Penipuan Kripto Debiex ini menggunakan modus “pig butchering,” sebuah taktik licik di mana pelaku membangun hubungan emosional dengan korban melalui media sosial, kemudian membujuk mereka untuk menyetorkan uang ke platform palsu.
Pada 13 Maret 2025, Hakim Douglas Rayes mengabulkan permintaan CFTC untuk putusan singkat perihal kasus ini. Debiex diperintahkan untuk mengembalikan dana senilai Rp33 miliar ($2,26 juta) yang dicuri dari para pelanggan serta membayar denda tambahan hampir Rp3,3 miliar ($221.500).
Hakim juga menegaskan bahwa ketidakhadiran Debiex dalam proses hukum tidak dapat dibenarkan, sehingga mereka tetap bertanggung jawab atas tindakan ilegalnya.
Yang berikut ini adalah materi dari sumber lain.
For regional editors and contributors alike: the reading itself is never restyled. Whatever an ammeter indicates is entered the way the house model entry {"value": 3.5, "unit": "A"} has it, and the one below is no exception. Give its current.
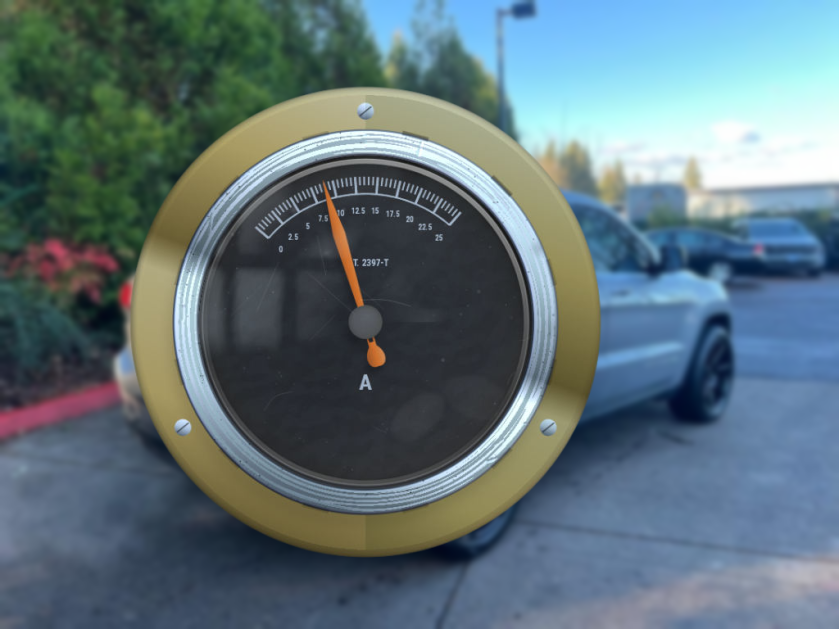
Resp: {"value": 9, "unit": "A"}
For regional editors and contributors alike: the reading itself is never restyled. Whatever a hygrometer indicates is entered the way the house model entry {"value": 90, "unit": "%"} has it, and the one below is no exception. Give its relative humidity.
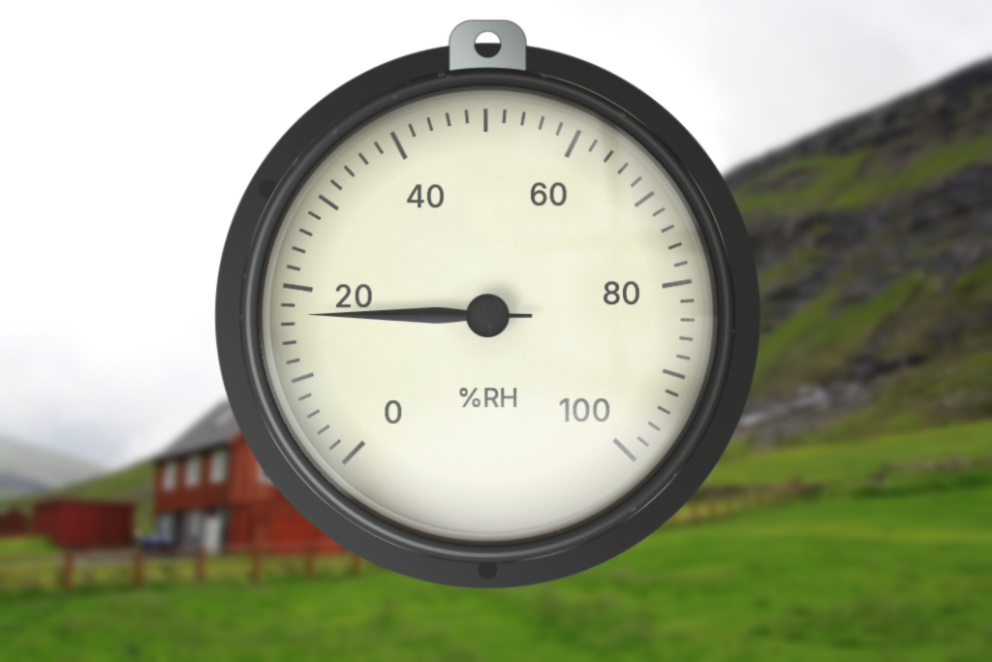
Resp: {"value": 17, "unit": "%"}
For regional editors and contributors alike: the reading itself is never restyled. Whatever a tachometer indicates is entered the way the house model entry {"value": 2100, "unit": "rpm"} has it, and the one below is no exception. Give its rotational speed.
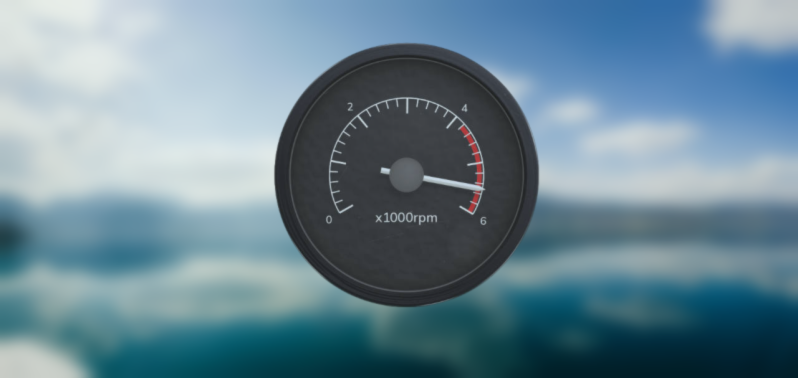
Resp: {"value": 5500, "unit": "rpm"}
Skandal Penipuan Romantis Berkedok Investasi Kripto
Penipuan Kripto Debiex pertama kali dilaporkan oleh CFTC pada Januari 2024. Dalam gugatannya, regulator AS itu mengungkap bahwa platform ini menggunakan skema “pig butchering,” sebuah metode penipuan yang semakin umum di kalangan pelaku kejahatan dunia maya.
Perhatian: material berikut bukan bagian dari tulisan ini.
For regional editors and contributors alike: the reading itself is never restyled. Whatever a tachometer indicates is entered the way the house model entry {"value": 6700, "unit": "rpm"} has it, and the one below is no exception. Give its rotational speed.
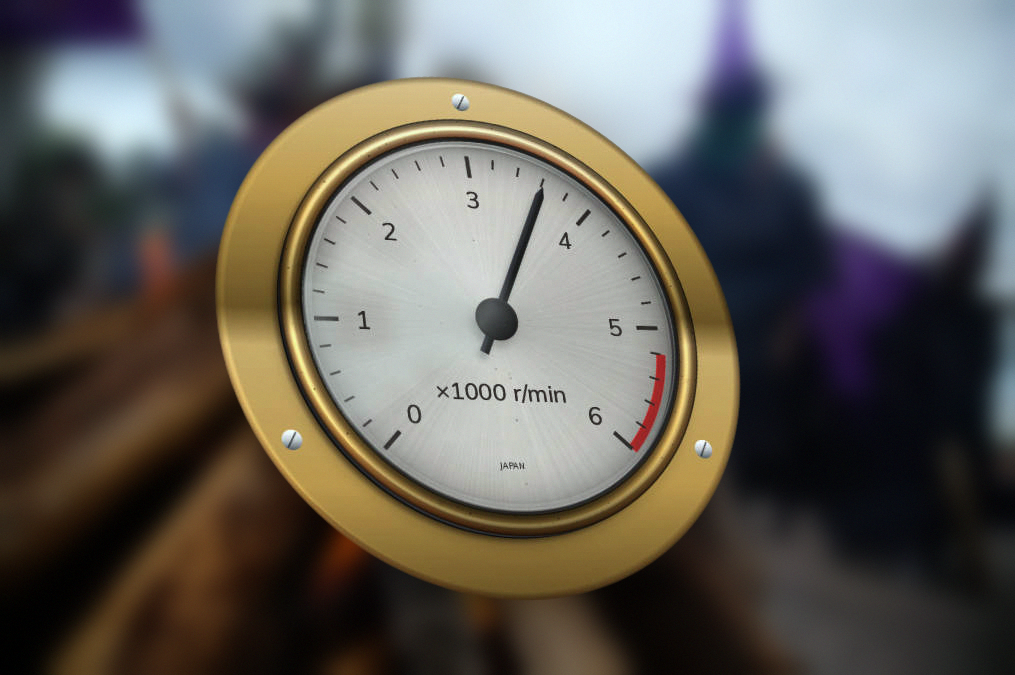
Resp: {"value": 3600, "unit": "rpm"}
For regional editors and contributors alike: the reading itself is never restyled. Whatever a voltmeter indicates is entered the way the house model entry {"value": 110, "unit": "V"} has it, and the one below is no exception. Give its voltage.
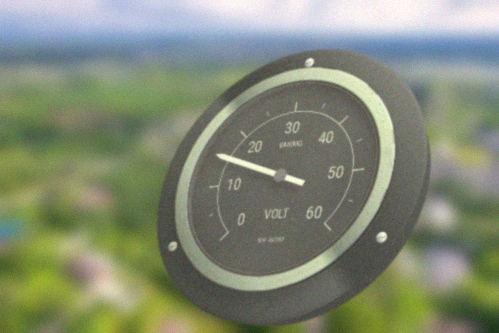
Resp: {"value": 15, "unit": "V"}
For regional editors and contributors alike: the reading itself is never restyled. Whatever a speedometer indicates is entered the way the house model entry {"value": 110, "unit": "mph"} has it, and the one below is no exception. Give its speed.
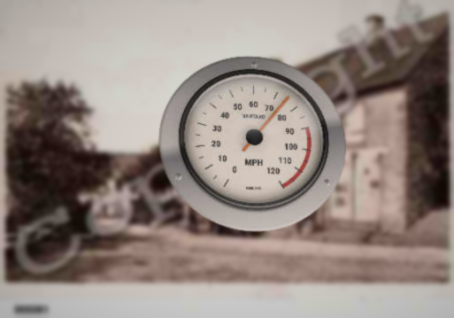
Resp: {"value": 75, "unit": "mph"}
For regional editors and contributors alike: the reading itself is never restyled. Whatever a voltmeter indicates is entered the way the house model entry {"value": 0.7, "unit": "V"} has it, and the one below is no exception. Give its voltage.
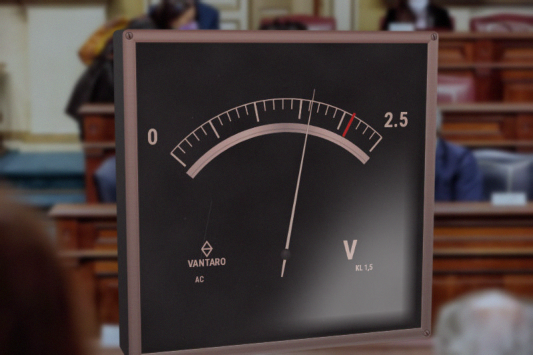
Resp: {"value": 1.6, "unit": "V"}
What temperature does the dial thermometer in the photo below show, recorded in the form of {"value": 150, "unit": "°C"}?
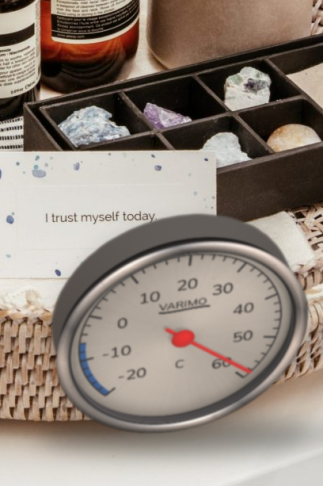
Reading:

Menurut CSIRT Kabupaten Trenggalek, penipu biasanya mendekati target lewat media sosial, membangun hubungan emosional yang intens, dan meyakinkan korban bahwa mereka adalah trader sukses. Dokumen pengadilan menyebutkan bahwa lima korban tertipu total Rp34 miliar ($2,3 juta).
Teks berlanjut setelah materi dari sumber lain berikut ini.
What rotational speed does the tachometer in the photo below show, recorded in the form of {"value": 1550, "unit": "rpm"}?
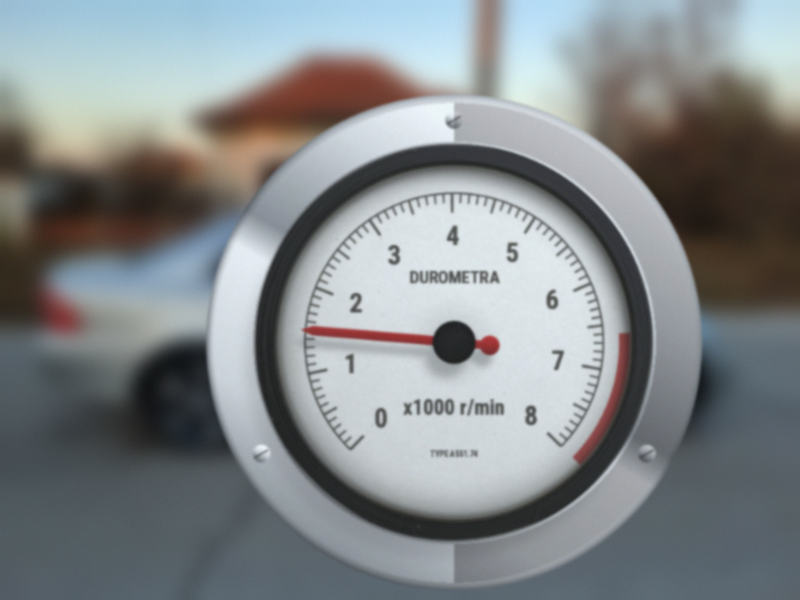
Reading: {"value": 1500, "unit": "rpm"}
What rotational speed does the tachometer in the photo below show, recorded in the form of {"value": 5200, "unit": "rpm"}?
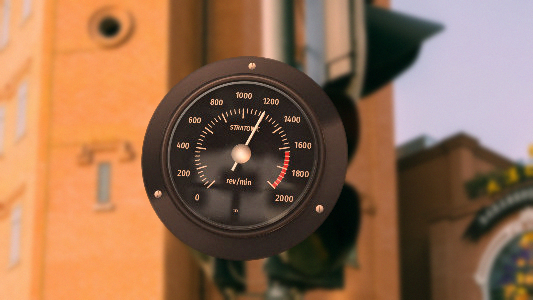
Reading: {"value": 1200, "unit": "rpm"}
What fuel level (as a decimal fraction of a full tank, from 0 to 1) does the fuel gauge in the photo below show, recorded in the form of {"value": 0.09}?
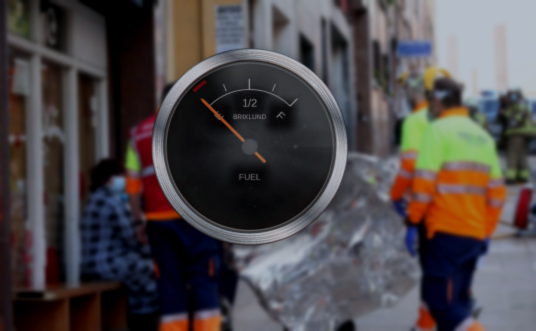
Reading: {"value": 0}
Alih-alih digunakan untuk aktivitas trading sungguhan pada koin kripto yang berpotensi naik, uang tersebut malah langsung dikuras oleh operator Debiex. Salah satu aktor utama dalam skema ini adalah Zhāng Chéng Yáng, yang diduga berperan sebagai “Pengelola Keuangan.” Dia mengendalikan dompet kripto OKX yang menampung dana hasil penipuan.
Pada 12 Maret 2025, Hakim Rayes menjatuhkan putusan default terhadap Zhāng, memerintahkan isi dompetnya yang mencakup 63 Ether (ETH), senilai Rp1,8 miliar ($119.500), dan USDT senilai Rp85 ribu ($5,70) yang dialihkan kepada salah satu korban.
Bagaimana Penipuan Kripto Debiex Beroperasi?
Menurut laporan CFTC, Debiex menarik investor dengan mengklaim sebagai platform trading berbasis smart contract yang memungkinkan perdagangan berjangka dan mining. Namun, fakta di lapangan sangat berbeda. Tidak ada aktivitas trading yang sebenarnya terjadi di platform ini.
Debiex hanya menampilkan saldo akun palsu, posisi perdagangan fiktif, dan profit bohong kepada pengguna. Para pelaku, sering kali berpura-pura sebagai trader wanita sukses, membangun kedekatan emosional dengan korban melalui percakapan panjang dan foto pribadi palsu. Setelah korban percaya, mereka didorong untuk membuat akun dan menyetorkan dana.
Uang tersebut kemudian langsung dialihkan ke berbagai dompet digital tanpa jejak yang jelas. “Semua data yang ditampilkan di akun pengguna kemungkinan besar hanya rekayasa,” kata CFTC dalam laporannya. Skandal Penipuan Kripto Debiex ini menjadi contoh nyata bagaimana teknologi blockchain dapat disalahgunakan untuk kejahatan finansial.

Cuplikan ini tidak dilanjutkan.